## EXERCISE INPUTS
· · · · · · ·
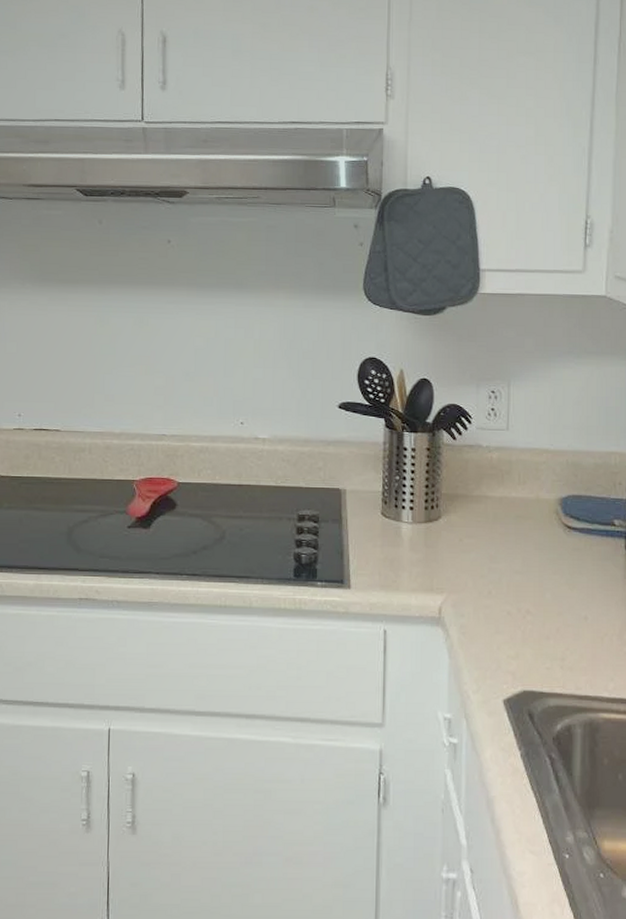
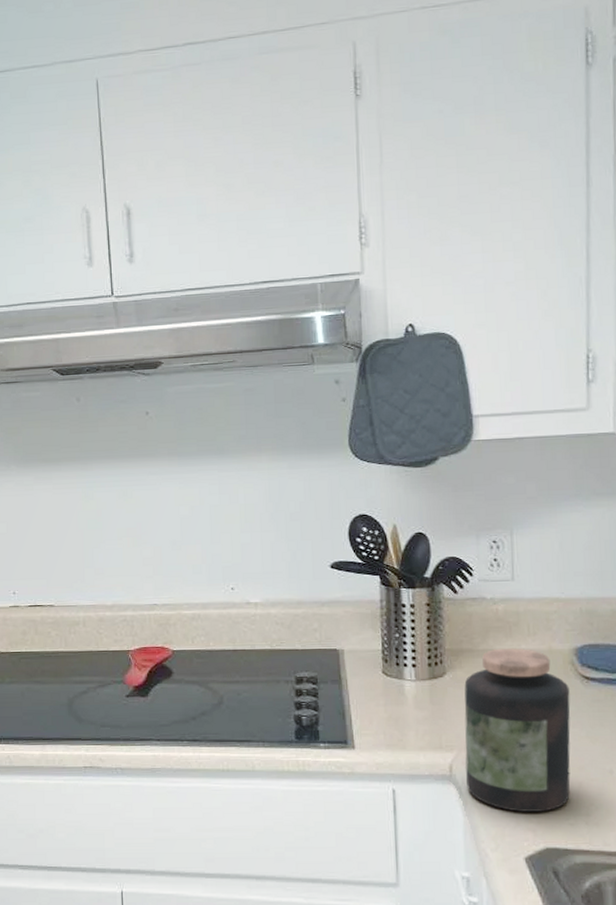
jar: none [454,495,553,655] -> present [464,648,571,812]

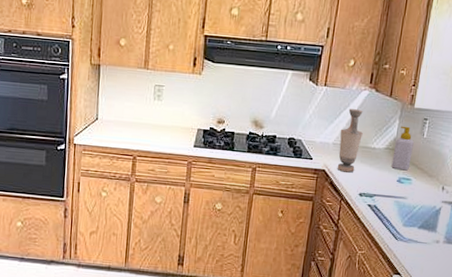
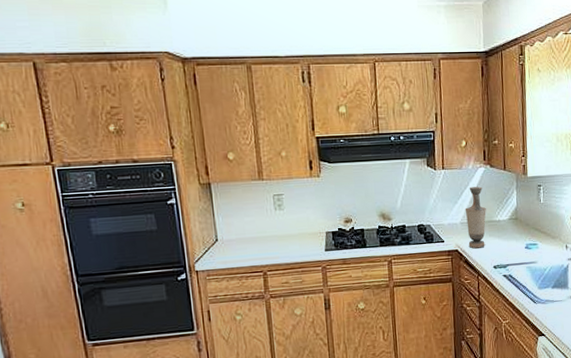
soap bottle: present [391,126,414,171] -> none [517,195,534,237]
· · · · · · ·
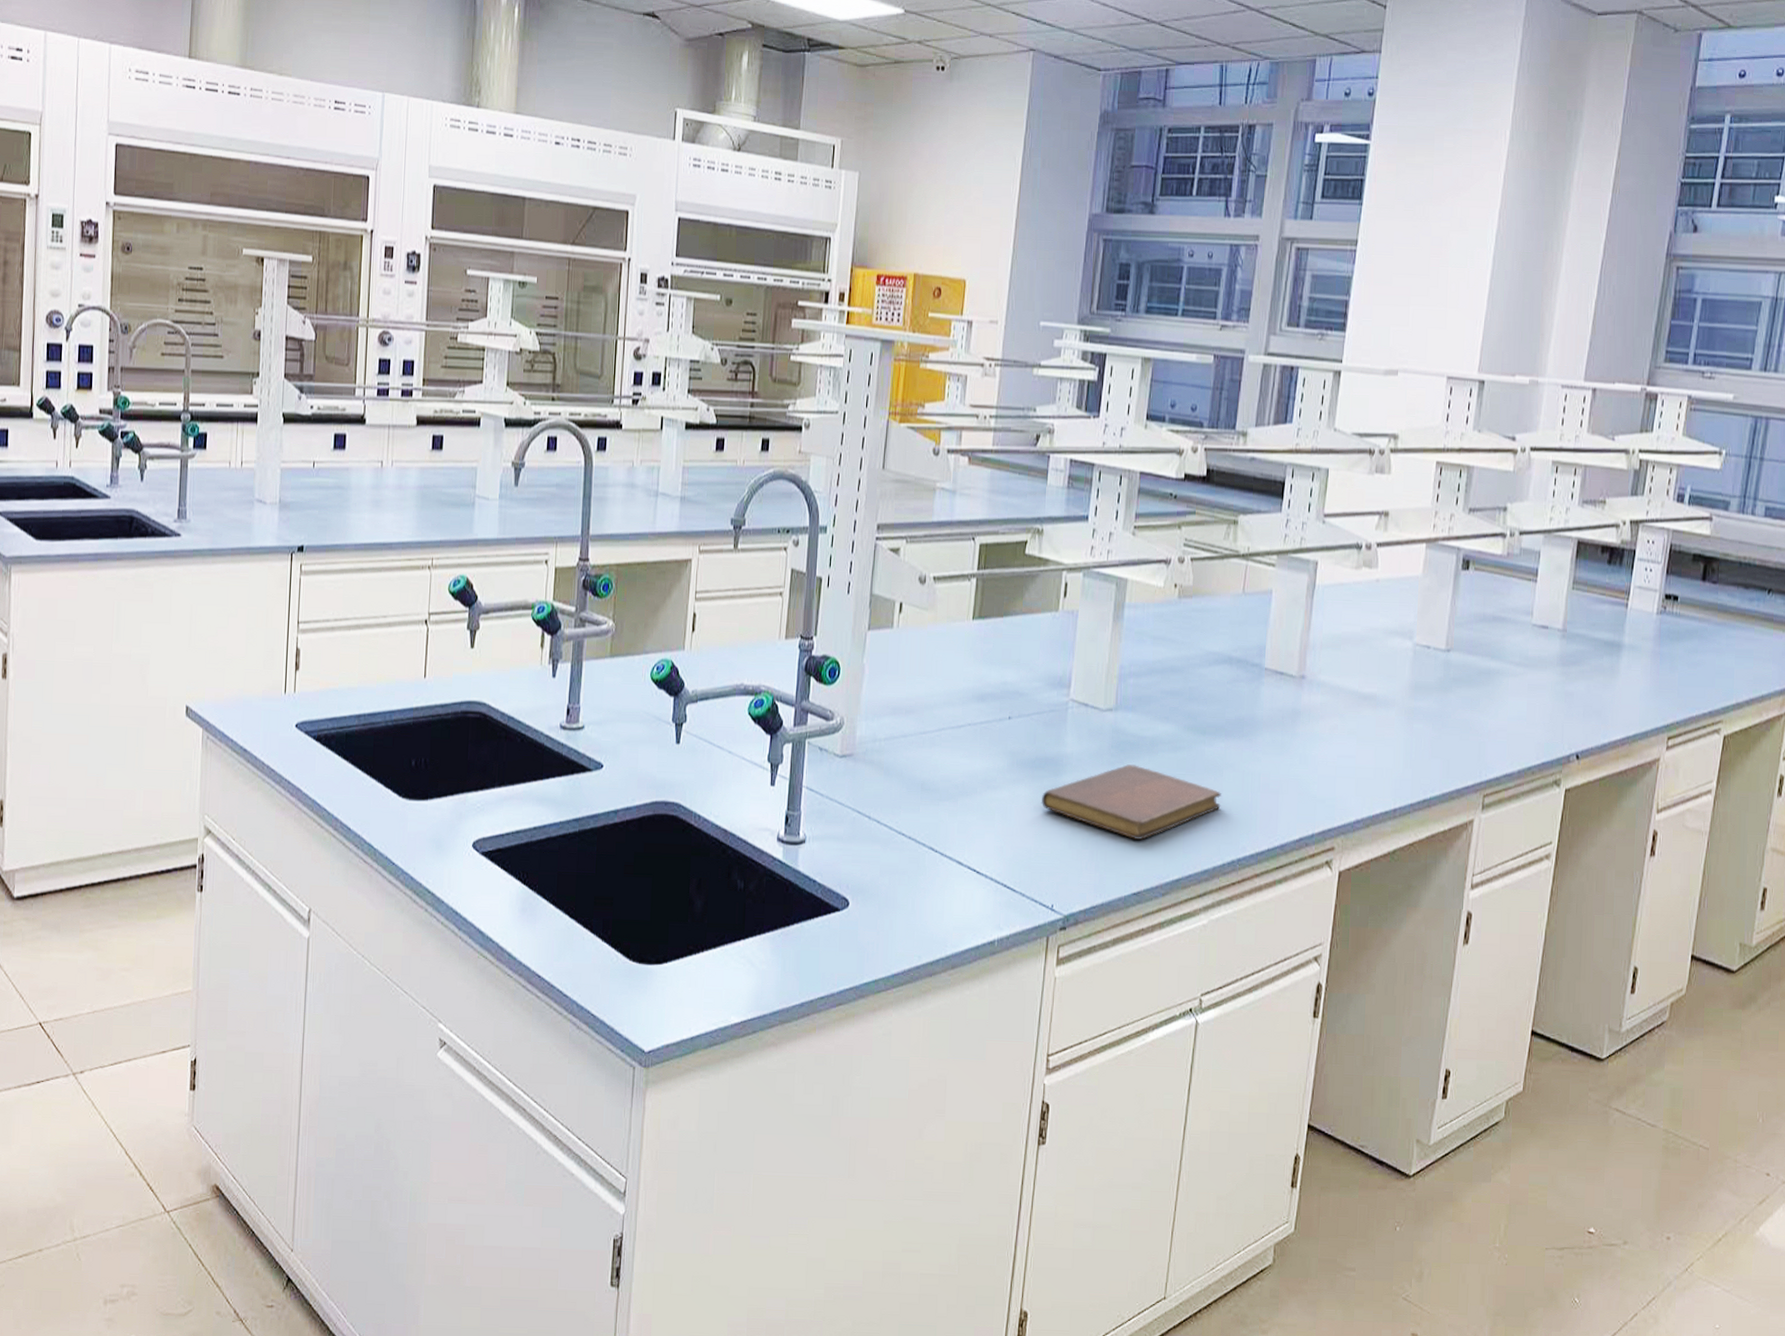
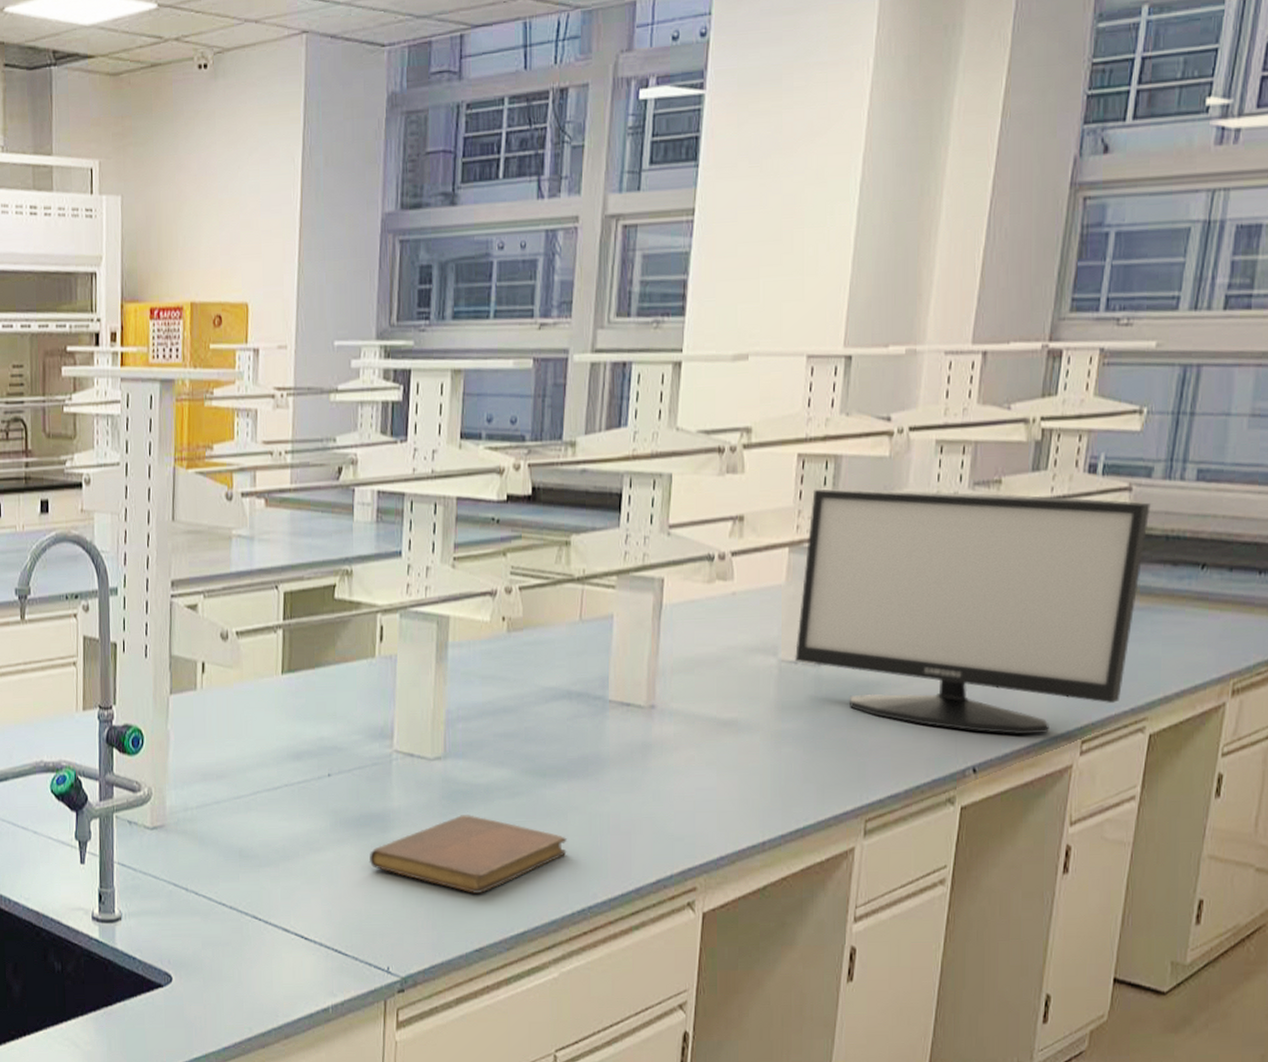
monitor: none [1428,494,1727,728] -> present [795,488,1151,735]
· · · · · · ·
## REQUIRED WORK
Give back exactly the lines of the listing above from the one that contains "jar: none [454,495,553,655]" up to and including the one that contains "soap bottle: present", but not the pictures, and no other lines.

## ANSWER BELOW
jar: none [454,495,553,655] -> present [464,648,571,812]

soap bottle: present [391,126,414,171] -> none [517,195,534,237]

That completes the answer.